Required actions:
a: From the passage below about the iximiuz Labs infrastructure, list every existing technology that the playgrounds are described as built on top of or influenced by.
b: Resume the passage on the iximiuz Labs infrastructure after its last sentence.

== Document text ==

Due to its nature, Bender is a highly privileged component (it runs as root directly on the host 🙈), so my goal is to keep it as simple and focused as possible to minimize the attack surface. Bender is also not exposed to end users directly (ideally, I'd not even expose it to the Internet, but currently, there is no LAN between Foreman and the workers due to my choice of the hosting providers).

Luckily, Bender is the only component that needs to run as root on the worker server.

Firecracker microVMs

Every playground on iximiuz Labs consists of one or more microVMs. The goal is to give the student shell access to an ephemeral Linux machine or a group of machines connected into a virtual network.

The multi-node nature of the playgrounds, plus various security and performance considerations, made me write quite a bit of custom code on top of Firecracker:

The design of the playgrounds is highly influenced by Weave Ignite and Kubernetes.

===
== Provided material ==

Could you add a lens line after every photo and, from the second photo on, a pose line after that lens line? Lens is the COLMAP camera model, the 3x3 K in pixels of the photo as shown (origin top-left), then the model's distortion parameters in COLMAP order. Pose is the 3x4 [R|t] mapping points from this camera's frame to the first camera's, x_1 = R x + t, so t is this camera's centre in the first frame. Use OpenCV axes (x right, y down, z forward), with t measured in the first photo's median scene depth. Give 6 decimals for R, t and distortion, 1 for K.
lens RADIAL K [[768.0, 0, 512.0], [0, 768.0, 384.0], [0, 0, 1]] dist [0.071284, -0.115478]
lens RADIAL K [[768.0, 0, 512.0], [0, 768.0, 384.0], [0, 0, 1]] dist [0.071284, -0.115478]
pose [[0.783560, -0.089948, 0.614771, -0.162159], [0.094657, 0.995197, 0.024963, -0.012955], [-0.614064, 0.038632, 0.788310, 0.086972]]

===
== Provided material ==

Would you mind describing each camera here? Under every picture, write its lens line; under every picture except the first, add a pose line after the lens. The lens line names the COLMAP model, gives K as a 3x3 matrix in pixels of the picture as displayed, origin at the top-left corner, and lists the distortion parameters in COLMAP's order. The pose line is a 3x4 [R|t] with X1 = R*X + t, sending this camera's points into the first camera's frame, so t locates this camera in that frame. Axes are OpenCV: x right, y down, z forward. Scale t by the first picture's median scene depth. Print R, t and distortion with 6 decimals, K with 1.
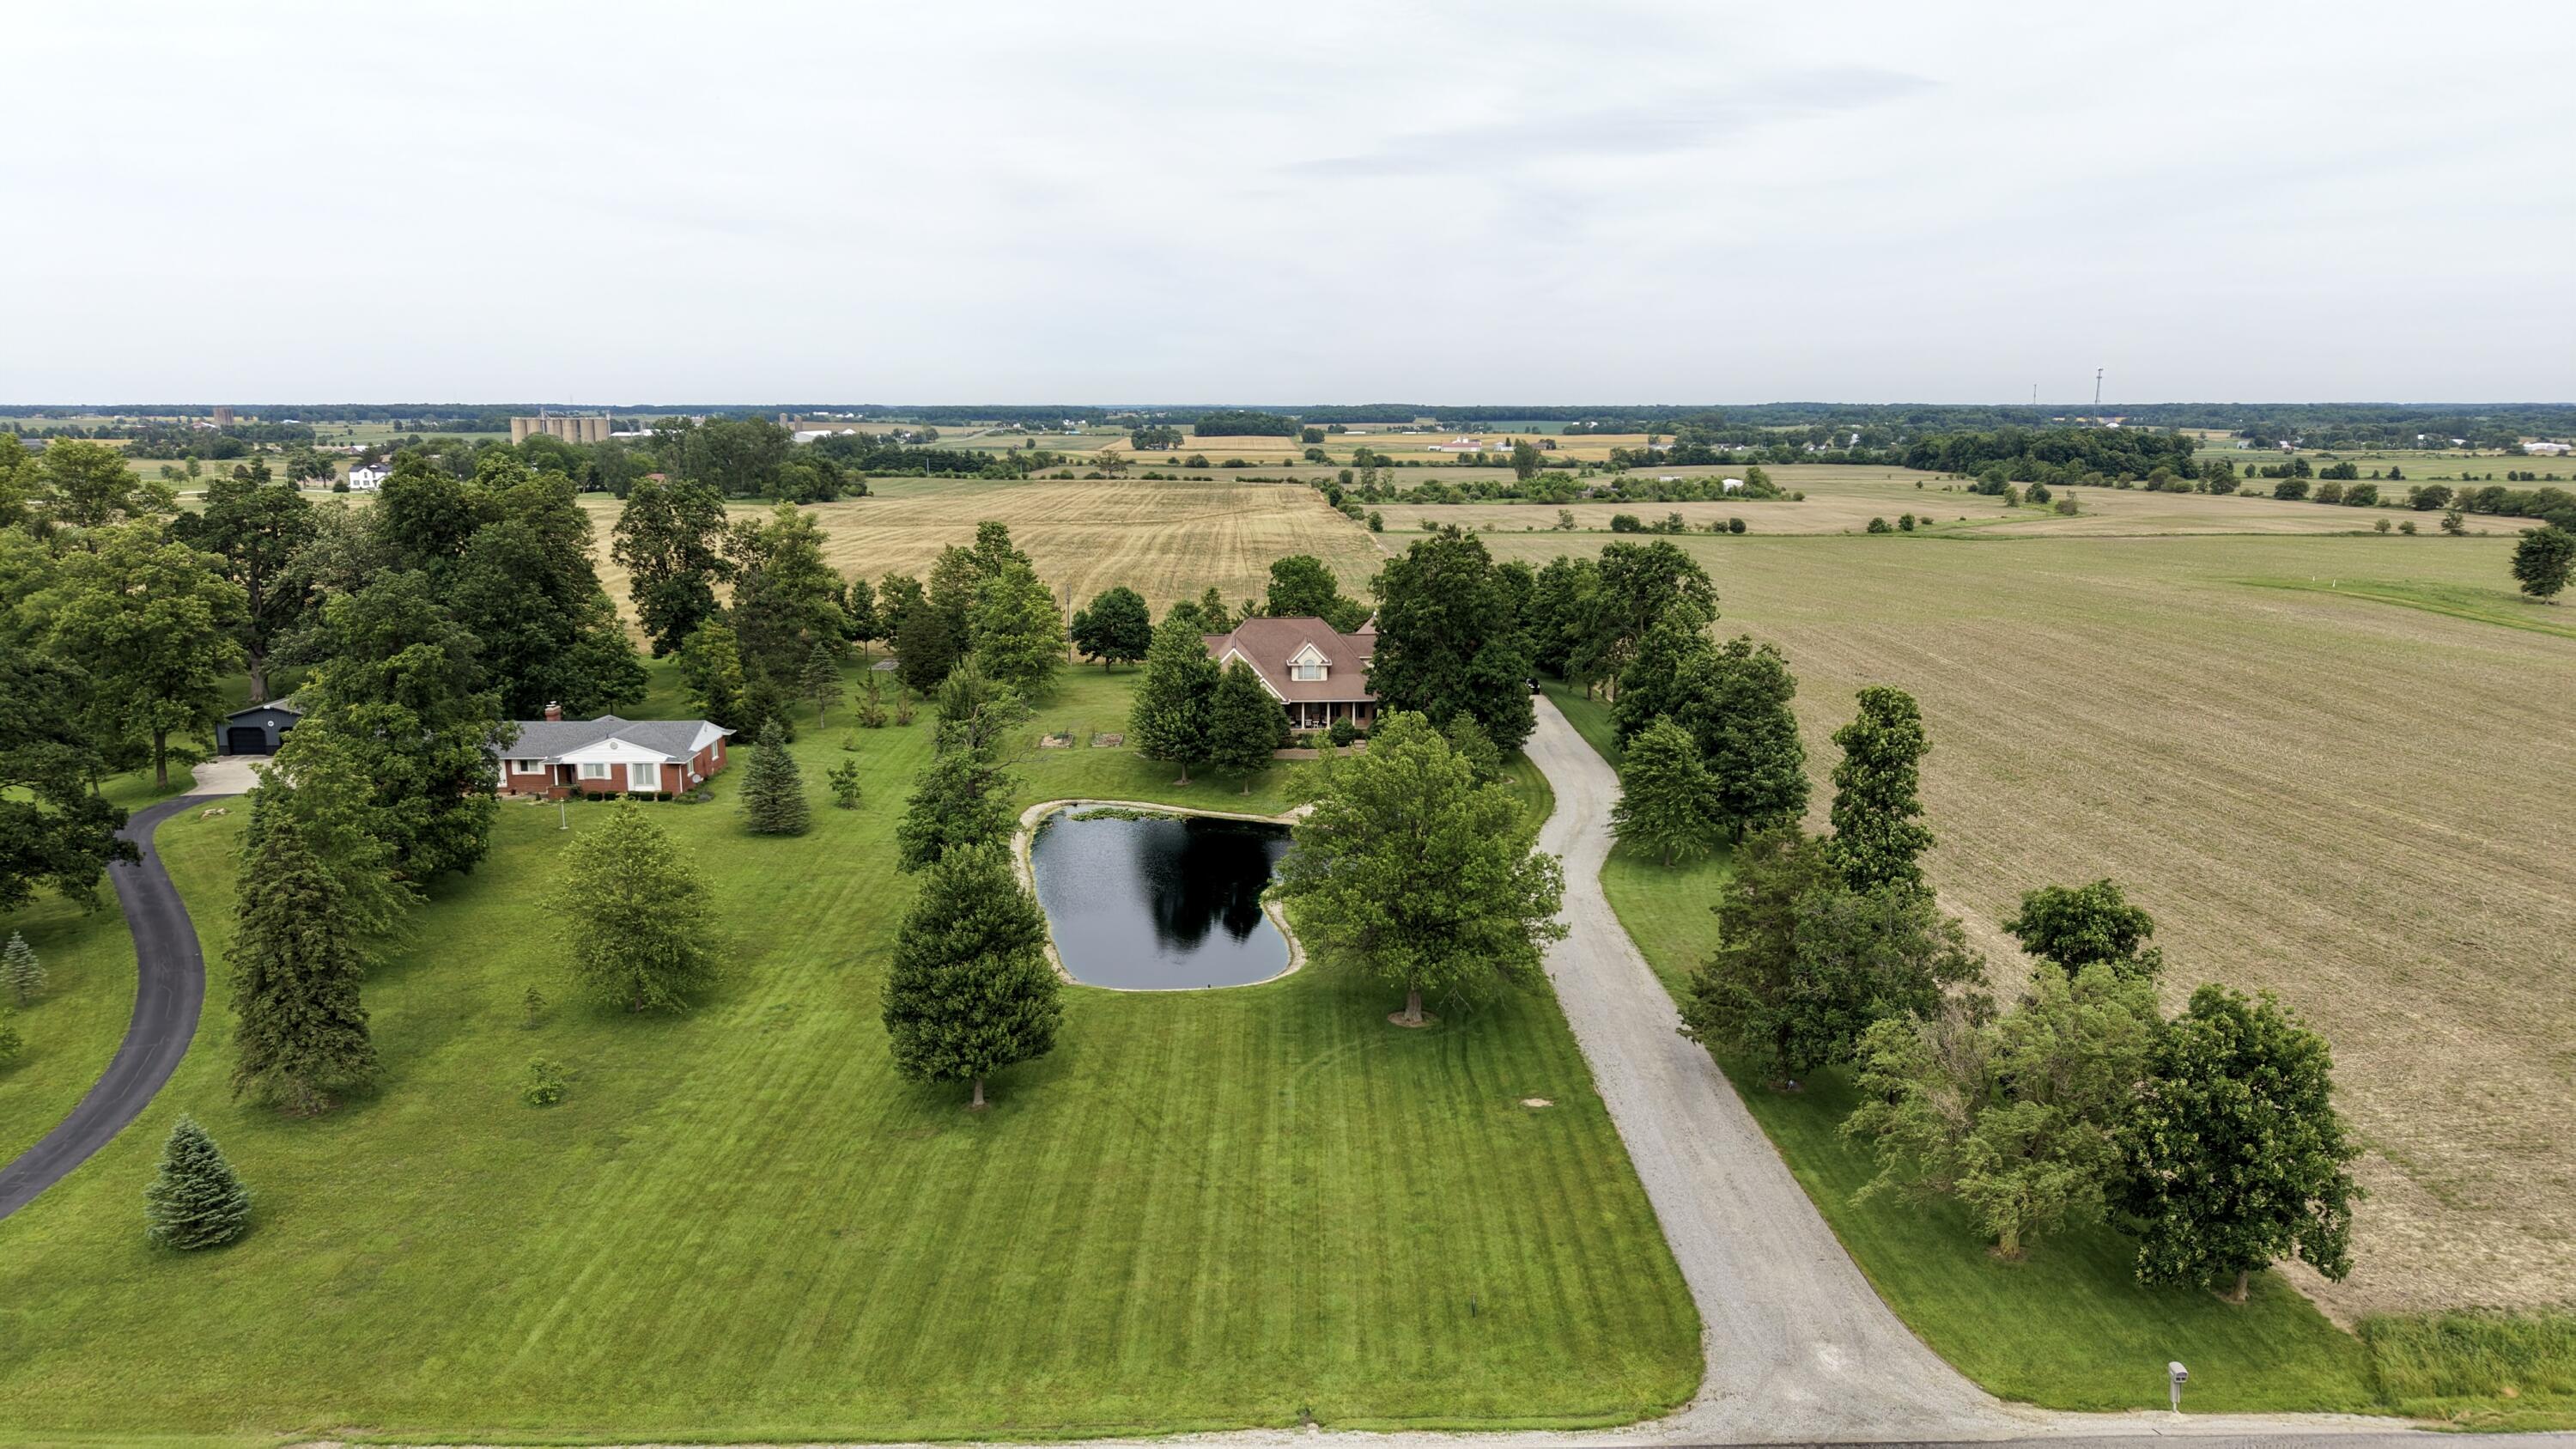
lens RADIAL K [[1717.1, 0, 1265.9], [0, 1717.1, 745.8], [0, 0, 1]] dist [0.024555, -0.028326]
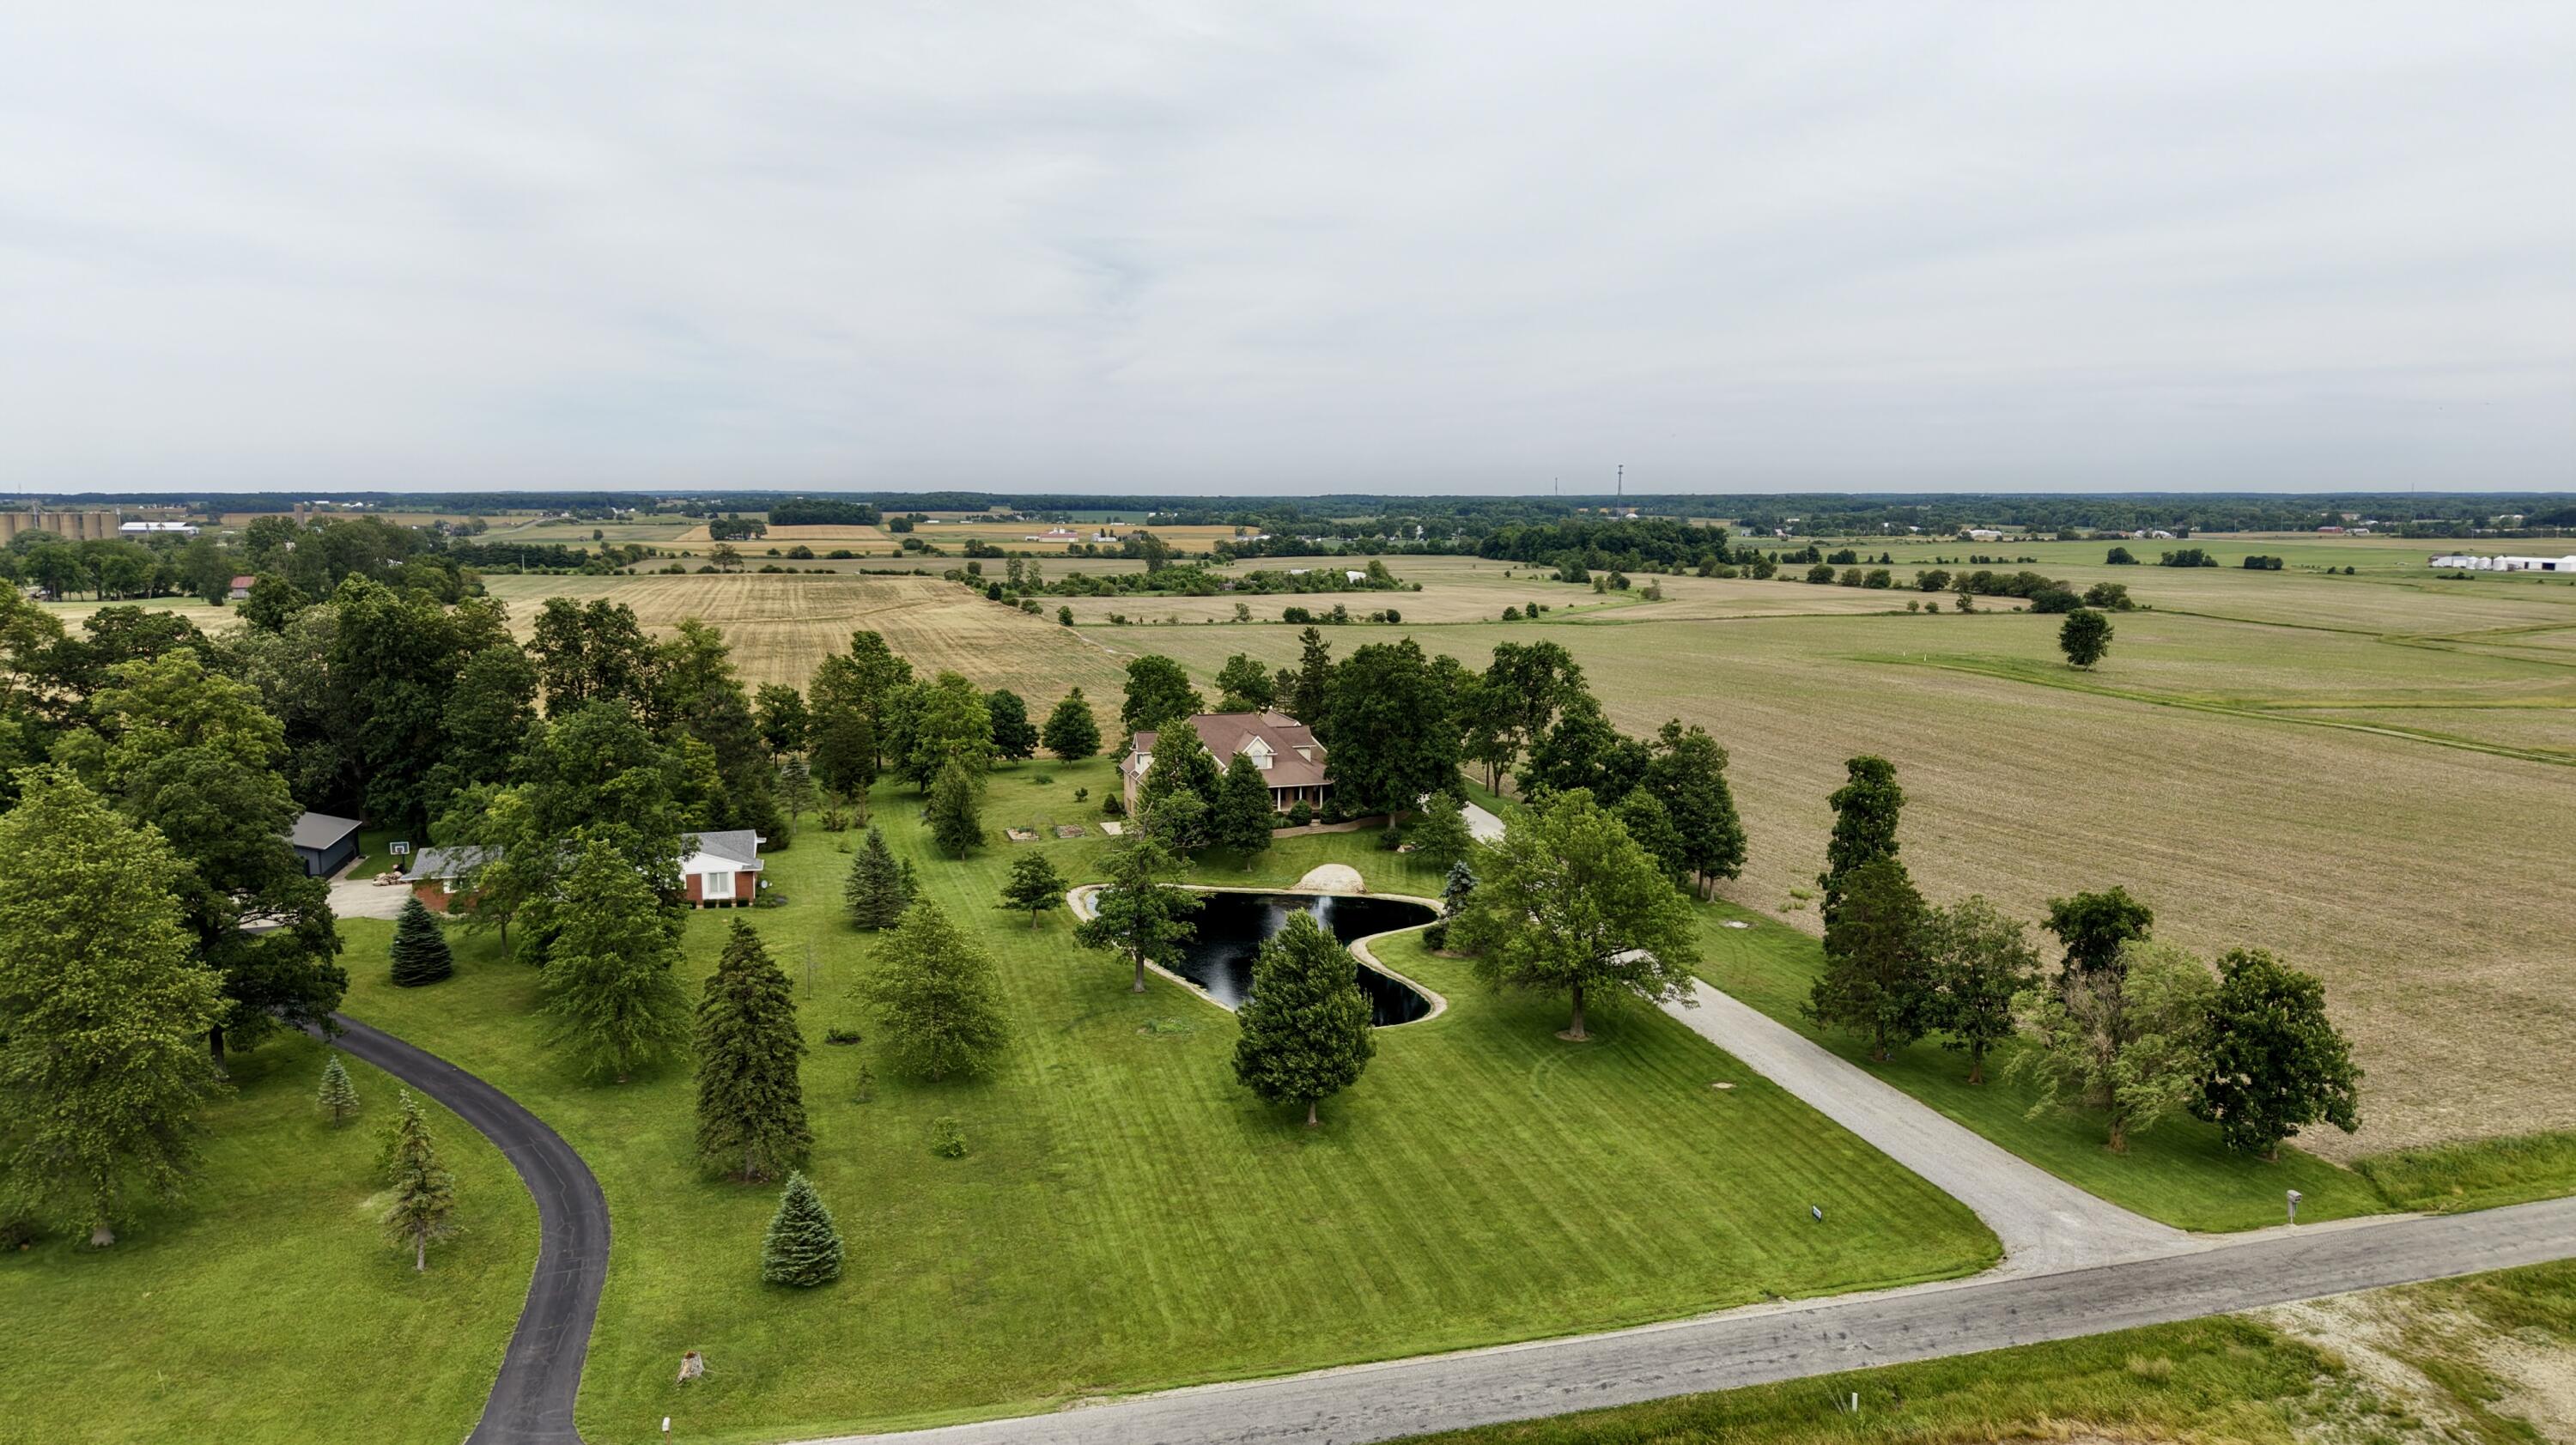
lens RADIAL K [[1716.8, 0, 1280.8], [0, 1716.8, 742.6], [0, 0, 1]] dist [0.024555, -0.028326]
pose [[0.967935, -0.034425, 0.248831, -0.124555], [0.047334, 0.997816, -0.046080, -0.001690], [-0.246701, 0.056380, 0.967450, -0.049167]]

===

List of answers:
a:
- Firecracker
- Weave Ignite
- Kubernetes

b:
Weave Ignite taught me to run Firecracker microVMs in Docker containers - it helps a lot with network management and also simplifies the cleanup logic. To configure networking for a microVM, one needs to create a tun/tap device on the host, attach it to the microVM, and add a bunch of iptables rules to route the traffic to/from the microVM. Alex Ellis has a great GitHub project demonstrating how to do that. It's not too complicated, but when it needs to be done for tens of microVMs on a single host, and combined with the egress and side- traffic filtering, it becomes a bit of a pain to manage. However, most of the networking trickery, including the creation of tun/tap devices, can be done in an isolated network namespace of a Docker container. And when the VM is terminated, the container is terminated as well, so the cleanup is automatic (well, Docker will do it for you).

And Kubernetes inspired me to take the idea of running Firecracker microVMs in containers even further. In Kubernetes, Pods are essentially groups of semi-fused containers that share some of their namespaces, most notably the network namespace. But it sounds pretty much what I needed for my multi-node playgrounds - a group of microVMs that can communicate with each other over a virtual network can be represented as a group of containers that share the same network namespace. And every such group gets its own Docker network (with a bunch of extra firewall rules) to isolate it from the other groups.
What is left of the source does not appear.